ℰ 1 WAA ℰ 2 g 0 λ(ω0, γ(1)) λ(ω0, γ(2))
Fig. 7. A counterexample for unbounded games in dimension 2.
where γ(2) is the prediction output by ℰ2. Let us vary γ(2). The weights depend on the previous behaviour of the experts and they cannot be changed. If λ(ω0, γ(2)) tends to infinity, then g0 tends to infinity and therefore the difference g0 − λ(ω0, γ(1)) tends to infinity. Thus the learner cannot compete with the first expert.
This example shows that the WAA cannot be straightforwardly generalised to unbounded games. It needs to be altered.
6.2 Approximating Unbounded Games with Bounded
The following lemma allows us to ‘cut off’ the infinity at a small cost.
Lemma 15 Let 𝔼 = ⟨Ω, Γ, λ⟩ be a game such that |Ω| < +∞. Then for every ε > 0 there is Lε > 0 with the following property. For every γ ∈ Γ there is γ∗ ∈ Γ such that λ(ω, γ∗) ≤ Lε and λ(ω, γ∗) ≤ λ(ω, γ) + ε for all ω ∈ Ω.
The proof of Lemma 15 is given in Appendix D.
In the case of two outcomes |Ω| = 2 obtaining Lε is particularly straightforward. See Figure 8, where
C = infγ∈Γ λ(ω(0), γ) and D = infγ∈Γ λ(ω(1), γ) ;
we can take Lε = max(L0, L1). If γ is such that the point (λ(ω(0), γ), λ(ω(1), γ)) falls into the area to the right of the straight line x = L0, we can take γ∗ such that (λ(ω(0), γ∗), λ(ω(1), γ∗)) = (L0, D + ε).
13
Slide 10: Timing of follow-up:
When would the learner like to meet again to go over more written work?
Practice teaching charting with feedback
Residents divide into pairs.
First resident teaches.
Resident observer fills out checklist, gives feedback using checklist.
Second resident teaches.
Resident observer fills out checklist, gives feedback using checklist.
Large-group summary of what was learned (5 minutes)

= = = =

Transcribe the material above in its entirety. Match it exactly.

__Written solution__.
ℰ 1 WAA ℰ 2 g 0 λ(ω0, γ(1)) λ(ω0, γ(2))
Fig. 7. A counterexample for unbounded games in dimension 2.
where γ(2) is the prediction output by ℰ2. Let us vary γ(2). The weights depend on the previous behaviour of the experts and they cannot be changed. If λ(ω0, γ(2)) tends to infinity, then g0 tends to infinity and therefore the difference g0 − λ(ω0, γ(1)) tends to infinity. Thus the learner cannot compete with the first expert.
This example shows that the WAA cannot be straightforwardly generalised to unbounded games. It needs to be altered.
6.2 Approximating Unbounded Games with Bounded
The following lemma allows us to ‘cut off’ the infinity at a small cost.
Lemma 15 Let 𝔼 = ⟨Ω, Γ, λ⟩ be a game such that |Ω| < +∞. Then for every ε > 0 there is Lε > 0 with the following property. For every γ ∈ Γ there is γ∗ ∈ Γ such that λ(ω, γ∗) ≤ Lε and λ(ω, γ∗) ≤ λ(ω, γ) + ε for all ω ∈ Ω.
The proof of Lemma 15 is given in Appendix D.
In the case of two outcomes |Ω| = 2 obtaining Lε is particularly straightforward. See Figure 8, where
C = infγ∈Γ λ(ω(0), γ) and D = infγ∈Γ λ(ω(1), γ) ;
we can take Lε = max(L0, L1). If γ is such that the point (λ(ω(0), γ), λ(ω(1), γ)) falls into the area to the right of the straight line x = L0, we can take γ∗ such that (λ(ω(0), γ∗), λ(ω(1), γ∗)) = (L0, D + ε).
13
Slide 10: Timing of follow-up:
When would the learner like to meet again to go over more written work?
Practice teaching charting with feedback
Residents divide into pairs.
First resident teaches.
Resident observer fills out checklist, gives feedback using checklist.
Second resident teaches.
Resident observer fills out checklist, gives feedback using checklist.
Large-group summary of what was learned (5 minutes)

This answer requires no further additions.